Nana, the driving force

Taxi No. 9211 Director: Milan Luthria Cast: Nana Patekar, John Abraham, Sonali Kulkarni, Sameera Reddy, Shivaji Sattam 6.5/10

The Telegraph Online Published 03.03.06, 12:00 AM

Taxi No. 9211

Director: Milan Luthria

Cast: Nana Patekar, John Abraham, Sonali Kulkarni, Sameera Reddy, Shivaji Sattam

6.5/10

YOU COULD NEVER discover a better contrast in terms of histrionic talent than Nana Patekar and John Abraham. If one is black, in Taxi No. 9211, then the other is just plain yellow. And no prizes or chhuta paisa for guessing which is who. Ripping off the title from that old classic, Nau Do Gyarah, and screwing it down on the number plate of a cab is real cute. Then, using the taxi as a pivot to turn a rather exciting and amusing thriller around it, Milan Luthria steers his film well. The producers are Ramesh Sippy and Rohan Sippy, and it shows on the meter clearly.
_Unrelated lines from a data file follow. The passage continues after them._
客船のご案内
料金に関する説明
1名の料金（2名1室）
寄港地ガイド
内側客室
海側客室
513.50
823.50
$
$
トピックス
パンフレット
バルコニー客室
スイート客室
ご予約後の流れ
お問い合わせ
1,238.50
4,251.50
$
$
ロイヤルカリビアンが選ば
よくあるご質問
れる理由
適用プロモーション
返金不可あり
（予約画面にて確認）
At the wheel is Nana, a crusty old sourpuss, who loses his jobs (23 in 15 years) as quickly as his temper and in the backseat is millionaire John who in his backseat driving (reminiscent gently of the famous rickshaw puller and pushy passenger scene which was at the core of Do Bigha Zamin). The cabbie has to pay off the cab owner Rs 30,000 by the end of the day or he’s had it even in this job. And of course, his wife (the beautiful Smita Patil clone, Sonali) and child at home have been fibbed into believing that he’s a respectable insurance salesman. The rakish philanderer has a final call in court the same day to prove his claim for Rs 300 crore. And the key to the bank locker containing the will gets left behind in the cab when it is pushed into speeding and ramming into a sexy looking car. The name of this tycoon is Jai Mittal, if you please, and he is battling a Mr Bajaj, very close to his father, and to whom Mittal Sr had willed all his money power. And Jai, claiming to have the real will, can’t have you missing allusion to the recent battle of the Birla family about the will of Priyambada Birla with her close associate R.S. Lodha.

The cab trip is laced with wry humour and moments of emotional clutching, shifting into racy gear and pressing the ‘item’ horn now and then. Though one wonders what the dickey this stepney called Sameera is doing in films.

Taxi No. 9211 does have some starter problems, with the first reel or two far too jarring in its weird cutting, but when it settles into a straight drive, it’s a nice and smooth acceleration, keeping the meter ticking. Where the film really gets into top gear is when the two adversaries decide to forgive and forget, aw shucks, we are both dhakkans born on the same day, share a drink and blow birthday candles together and make up.

Nana, three decades into the line, makes the taxi move with a single hand on the wheel, and you should see him at the item number in the end credits too. In contrast, John, “three sensational years in the business”, leaves you praying he had been blessed with expressions at least half that number. What he adds to the film, nearly, are four flat tyres.